This past weekend, the Texas Republican Party approved a new platform plank that endorsed ex-gay therapy for those “who are seeking escape from the homosexual lifestyle.” Asked about the platform Wednesday night, Gov. Rick Perry (R) seemed to defend it by suggesting that homosexuality is comparable to alcoholism.
“Whether or not you feel compelled to follow a particular lifestyle or not, you have the ability to decide not to do that,” Perry suggested. “I may have the genetic coding that I’m inclined to be an alcoholic, but I have the desire not to do that, and I look at the homosexual issue the same way.”
The comment, which according to the San Francisco Chronicle “drew a murmur of disbelief,” reflects the platform’s condemnation of homosexuality, that it “must not be presented as an acceptable alternative lifestyle.”
Perry has a long history of shunning homosexuality. When the Supreme Court overturned Texas’ sodomy law, which criminalized gay sex, he rebuked the 6-3 decision as the product of “nine oligarchs in robes.” He saw “absolutely no reason” for the Boy Scouts of America to admit gay Scouts, suggesting the organization should oppose a “flavor of the month” like homosexuality just like Sam Houston opposed slavery and secession.

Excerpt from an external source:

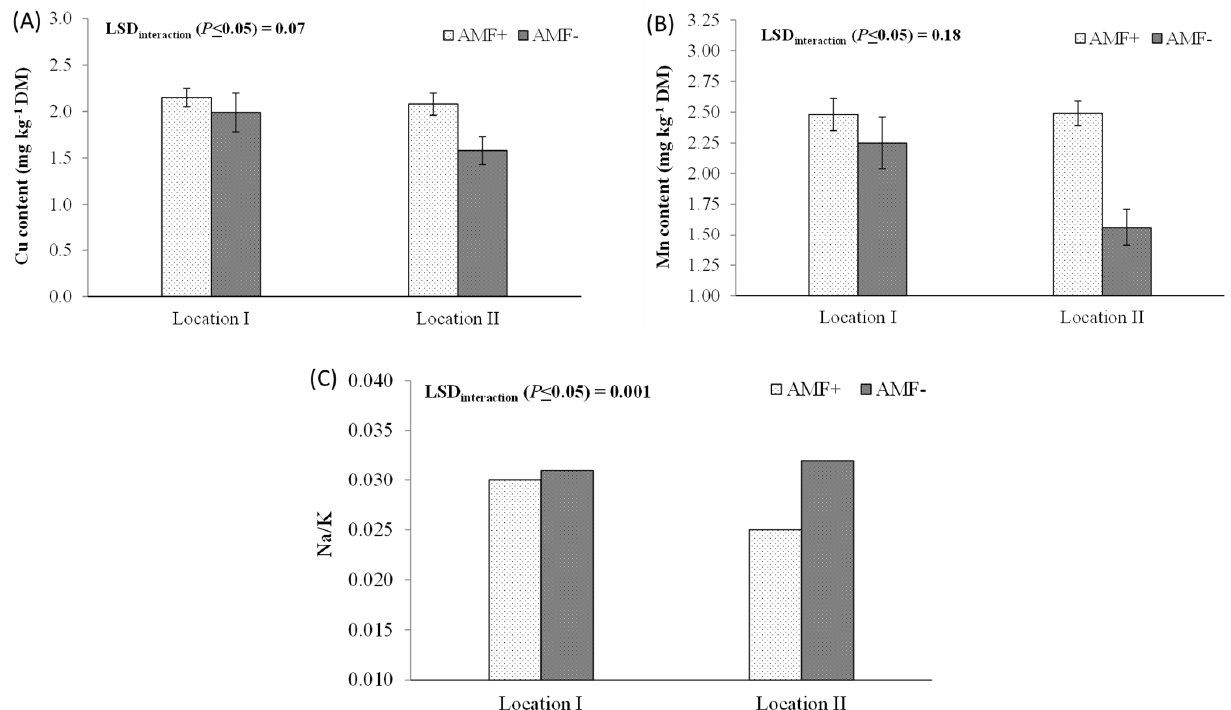
Figure 3. Effect of “soil mycorrhization × location” interaction on the tuber levels of Cu ( A ), Mn ( B ), and Na/K ( C ). Data are presented as mean ± standard deviation. The ± standard deviation of ratio Na/K is ≤ 0.001. AMF+: mycorrhizal inoculated plots; AMF ‐ : non ‐ mycorrhizal inoculated plots.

He has also joined other conservatives in defending the “religious liberty” of those who might discriminate on the basis of sexual orientation, proclaiming in a 2012 presidential campaign ad that he would “end Obama’s war on religion.”
The American Psychiatric Association diagnoses alcohol dependence in the context of tolerance, withdrawal, abundance, inability to control use, and a negative impact on other life activities. The APA has not diagnosed homosexuality as a disorder since 1973.